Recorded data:
——

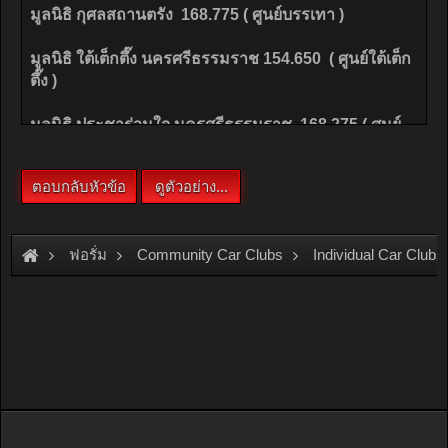
ฟอรั่ม
Community Car Clubs
Individual Car Clubs
Rescue Club Thailand
เรามาแนะนำ จุดกูภัย - กู้ชีพ - มูลนิธิในพื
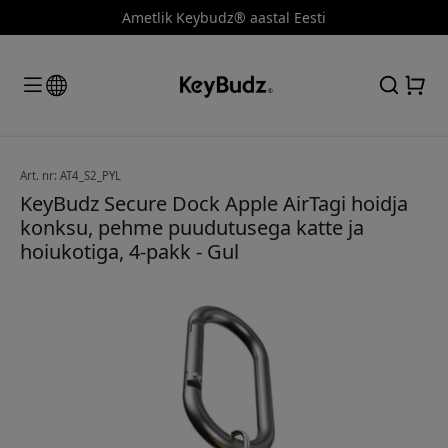
Ametlik Keybudz® aastal Eesti
Art. nr: AT4_S2_PYL
KeyBudz Secure Dock Apple AirTagi hoidja
konksu, pehme puudutusega katte ja
hoiukotiga, 4-pakk - Gul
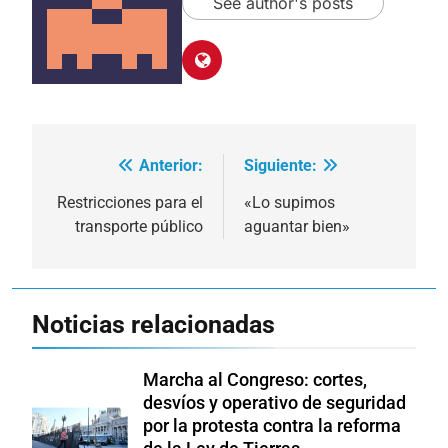
See author's posts
Anterior:
Siguiente:
Navegación
de
Restricciones para el
«Lo supimos
transporte público
aguantar bien»
entradas
Noticias relacionadas
Marcha al Congreso: cortes,
desvíos y operativo de seguridad
por la protesta contra la reforma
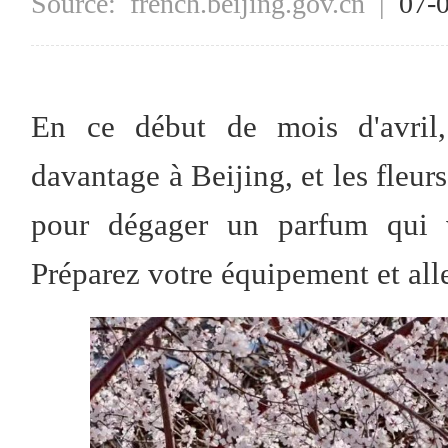
Source:
french.beijing.gov.cn
|
07-
En ce début de mois d'avril, 
davantage à Beijing, et les fleurs
pour dégager un parfum qui v
Préparez votre équipement et all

——

**What you should do**:
Please copy the lines of text read from each picture in the recorded data above word for word, leaving the pictures themselves out of your answer.

**Result of the task**:
ฟอรั่ม
Community Car Clubs
Individual Car Clubs
Rescue Club Thailand
เรามาแนะนำ จุดกูภัย - กู้ชีพ - มูลนิธิในพื
Ametlik Keybudz® aastal Eesti
Art. nr: AT4_S2_PYL
KeyBudz Secure Dock Apple AirTagi hoidja
konksu, pehme puudutusega katte ja
hoiukotiga, 4-pakk - Gul
See author's posts
Anterior:
Siguiente:
Navegación
de
Restricciones para el
«Lo supimos
transporte público
aguantar bien»
entradas
Noticias relacionadas
Marcha al Congreso: cortes,
desvíos y operativo de seguridad
por la protesta contra la reforma
Source:
french.beijing.gov.cn
|
07-
En ce début de mois d'avril, 
davantage à Beijing, et les fleurs
pour dégager un parfum qui v
Préparez votre équipement et all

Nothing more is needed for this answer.